═════ EXTRACTED INFORMATION ═════

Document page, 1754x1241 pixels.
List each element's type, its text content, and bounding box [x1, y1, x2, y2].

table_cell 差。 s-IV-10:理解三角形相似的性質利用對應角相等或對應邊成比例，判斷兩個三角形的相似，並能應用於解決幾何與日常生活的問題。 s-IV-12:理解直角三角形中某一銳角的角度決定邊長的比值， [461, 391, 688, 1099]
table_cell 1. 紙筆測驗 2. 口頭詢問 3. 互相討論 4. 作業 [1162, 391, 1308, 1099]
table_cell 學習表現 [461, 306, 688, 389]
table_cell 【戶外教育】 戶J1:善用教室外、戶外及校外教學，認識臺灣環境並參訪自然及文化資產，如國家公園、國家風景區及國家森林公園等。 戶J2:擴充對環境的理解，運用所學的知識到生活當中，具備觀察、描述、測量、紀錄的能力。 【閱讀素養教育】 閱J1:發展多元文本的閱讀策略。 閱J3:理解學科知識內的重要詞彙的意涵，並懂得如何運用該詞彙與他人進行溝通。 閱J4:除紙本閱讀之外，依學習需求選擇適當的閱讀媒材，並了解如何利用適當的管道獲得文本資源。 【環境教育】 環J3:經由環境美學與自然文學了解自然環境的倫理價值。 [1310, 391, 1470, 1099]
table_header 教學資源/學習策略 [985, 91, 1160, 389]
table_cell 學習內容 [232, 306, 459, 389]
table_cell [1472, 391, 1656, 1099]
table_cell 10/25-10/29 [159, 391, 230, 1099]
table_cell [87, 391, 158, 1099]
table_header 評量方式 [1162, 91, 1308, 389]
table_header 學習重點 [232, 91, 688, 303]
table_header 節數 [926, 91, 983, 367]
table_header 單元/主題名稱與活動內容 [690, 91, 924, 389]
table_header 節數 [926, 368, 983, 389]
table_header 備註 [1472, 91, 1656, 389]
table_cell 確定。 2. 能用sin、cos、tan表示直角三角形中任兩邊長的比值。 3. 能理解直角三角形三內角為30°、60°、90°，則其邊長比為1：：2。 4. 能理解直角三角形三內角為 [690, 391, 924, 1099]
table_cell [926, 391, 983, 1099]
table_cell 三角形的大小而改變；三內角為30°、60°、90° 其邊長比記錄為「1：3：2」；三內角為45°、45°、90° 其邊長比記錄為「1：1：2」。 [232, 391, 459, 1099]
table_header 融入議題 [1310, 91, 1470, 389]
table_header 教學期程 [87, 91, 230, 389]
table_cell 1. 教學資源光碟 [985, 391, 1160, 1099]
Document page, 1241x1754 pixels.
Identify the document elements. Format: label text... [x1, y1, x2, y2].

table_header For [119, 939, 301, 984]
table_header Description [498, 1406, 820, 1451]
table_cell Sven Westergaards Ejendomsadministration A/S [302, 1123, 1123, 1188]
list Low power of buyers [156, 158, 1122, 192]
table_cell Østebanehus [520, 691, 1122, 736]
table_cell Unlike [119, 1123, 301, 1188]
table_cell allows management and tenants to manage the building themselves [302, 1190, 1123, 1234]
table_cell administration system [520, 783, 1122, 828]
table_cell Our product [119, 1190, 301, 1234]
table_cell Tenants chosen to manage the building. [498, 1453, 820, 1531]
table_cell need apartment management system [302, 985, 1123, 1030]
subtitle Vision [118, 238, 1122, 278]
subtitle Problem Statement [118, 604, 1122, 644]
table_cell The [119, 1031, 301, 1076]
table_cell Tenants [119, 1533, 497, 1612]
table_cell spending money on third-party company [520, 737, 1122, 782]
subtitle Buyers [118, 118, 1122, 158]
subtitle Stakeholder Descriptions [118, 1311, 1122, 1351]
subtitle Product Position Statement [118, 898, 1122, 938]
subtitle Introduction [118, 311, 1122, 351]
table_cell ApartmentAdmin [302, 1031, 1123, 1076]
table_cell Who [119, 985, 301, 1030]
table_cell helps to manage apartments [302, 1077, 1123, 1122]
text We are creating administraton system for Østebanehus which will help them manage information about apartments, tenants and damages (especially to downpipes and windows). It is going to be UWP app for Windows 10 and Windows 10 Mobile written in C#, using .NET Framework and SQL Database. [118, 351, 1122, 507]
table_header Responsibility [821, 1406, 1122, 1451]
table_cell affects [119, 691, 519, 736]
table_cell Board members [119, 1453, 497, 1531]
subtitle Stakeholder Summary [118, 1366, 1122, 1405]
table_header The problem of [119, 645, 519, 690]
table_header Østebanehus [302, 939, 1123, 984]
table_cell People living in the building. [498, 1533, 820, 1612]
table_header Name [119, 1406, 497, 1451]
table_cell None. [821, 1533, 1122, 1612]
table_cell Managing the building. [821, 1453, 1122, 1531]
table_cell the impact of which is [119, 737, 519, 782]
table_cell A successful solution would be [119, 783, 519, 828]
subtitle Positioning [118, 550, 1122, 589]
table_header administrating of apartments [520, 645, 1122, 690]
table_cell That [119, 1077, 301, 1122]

═════

§ WHAT TO DO
Copy all of the data above line for line, keeping every character and the original order unchanged.

§ RESPONSE FOR THIS EXERCISE
Document page, 1754x1241 pixels.
List each element's type, its text content, and bounding box [x1, y1, x2, y2].

table_cell 差。 s-IV-10:理解三角形相似的性質利用對應角相等或對應邊成比例，判斷兩個三角形的相似，並能應用於解決幾何與日常生活的問題。 s-IV-12:理解直角三角形中某一銳角的角度決定邊長的比值， [461, 391, 688, 1099]
table_cell 1. 紙筆測驗 2. 口頭詢問 3. 互相討論 4. 作業 [1162, 391, 1308, 1099]
table_cell 學習表現 [461, 306, 688, 389]
table_cell 【戶外教育】 戶J1:善用教室外、戶外及校外教學，認識臺灣環境並參訪自然及文化資產，如國家公園、國家風景區及國家森林公園等。 戶J2:擴充對環境的理解，運用所學的知識到生活當中，具備觀察、描述、測量、紀錄的能力。 【閱讀素養教育】 閱J1:發展多元文本的閱讀策略。 閱J3:理解學科知識內的重要詞彙的意涵，並懂得如何運用該詞彙與他人進行溝通。 閱J4:除紙本閱讀之外，依學習需求選擇適當的閱讀媒材，並了解如何利用適當的管道獲得文本資源。 【環境教育】 環J3:經由環境美學與自然文學了解自然環境的倫理價值。 [1310, 391, 1470, 1099]
table_header 教學資源/學習策略 [985, 91, 1160, 389]
table_cell 學習內容 [232, 306, 459, 389]
table_cell [1472, 391, 1656, 1099]
table_cell 10/25-10/29 [159, 391, 230, 1099]
table_cell [87, 391, 158, 1099]
table_header 評量方式 [1162, 91, 1308, 389]
table_header 學習重點 [232, 91, 688, 303]
table_header 節數 [926, 91, 983, 367]
table_header 單元/主題名稱與活動內容 [690, 91, 924, 389]
table_header 節數 [926, 368, 983, 389]
table_header 備註 [1472, 91, 1656, 389]
table_cell 確定。 2. 能用sin、cos、tan表示直角三角形中任兩邊長的比值。 3. 能理解直角三角形三內角為30°、60°、90°，則其邊長比為1：：2。 4. 能理解直角三角形三內角為 [690, 391, 924, 1099]
table_cell [926, 391, 983, 1099]
table_cell 三角形的大小而改變；三內角為30°、60°、90° 其邊長比記錄為「1：3：2」；三內角為45°、45°、90° 其邊長比記錄為「1：1：2」。 [232, 391, 459, 1099]
table_header 融入議題 [1310, 91, 1470, 389]
table_header 教學期程 [87, 91, 230, 389]
table_cell 1. 教學資源光碟 [985, 391, 1160, 1099]
Document page, 1241x1754 pixels.
Identify the document elements. Format: label text... [x1, y1, x2, y2].

table_header For [119, 939, 301, 984]
table_header Description [498, 1406, 820, 1451]
table_cell Sven Westergaards Ejendomsadministration A/S [302, 1123, 1123, 1188]
list Low power of buyers [156, 158, 1122, 192]
table_cell Østebanehus [520, 691, 1122, 736]
table_cell Unlike [119, 1123, 301, 1188]
table_cell allows management and tenants to manage the building themselves [302, 1190, 1123, 1234]
table_cell administration system [520, 783, 1122, 828]
table_cell Our product [119, 1190, 301, 1234]
table_cell Tenants chosen to manage the building. [498, 1453, 820, 1531]
table_cell need apartment management system [302, 985, 1123, 1030]
subtitle Vision [118, 238, 1122, 278]
subtitle Problem Statement [118, 604, 1122, 644]
table_cell The [119, 1031, 301, 1076]
table_cell Tenants [119, 1533, 497, 1612]
table_cell spending money on third-party company [520, 737, 1122, 782]
subtitle Buyers [118, 118, 1122, 158]
subtitle Stakeholder Descriptions [118, 1311, 1122, 1351]
subtitle Product Position Statement [118, 898, 1122, 938]
subtitle Introduction [118, 311, 1122, 351]
table_cell ApartmentAdmin [302, 1031, 1123, 1076]
table_cell Who [119, 985, 301, 1030]
table_cell helps to manage apartments [302, 1077, 1123, 1122]
text We are creating administraton system for Østebanehus which will help them manage information about apartments, tenants and damages (especially to downpipes and windows). It is going to be UWP app for Windows 10 and Windows 10 Mobile written in C#, using .NET Framework and SQL Database. [118, 351, 1122, 507]
table_header Responsibility [821, 1406, 1122, 1451]
table_cell affects [119, 691, 519, 736]
table_cell Board members [119, 1453, 497, 1531]
subtitle Stakeholder Summary [118, 1366, 1122, 1405]
table_header The problem of [119, 645, 519, 690]
table_header Østebanehus [302, 939, 1123, 984]
table_cell People living in the building. [498, 1533, 820, 1612]
table_header Name [119, 1406, 497, 1451]
table_cell None. [821, 1533, 1122, 1612]
table_cell Managing the building. [821, 1453, 1122, 1531]
table_cell the impact of which is [119, 737, 519, 782]
table_cell A successful solution would be [119, 783, 519, 828]
subtitle Positioning [118, 550, 1122, 589]
table_header administrating of apartments [520, 645, 1122, 690]
table_cell That [119, 1077, 301, 1122]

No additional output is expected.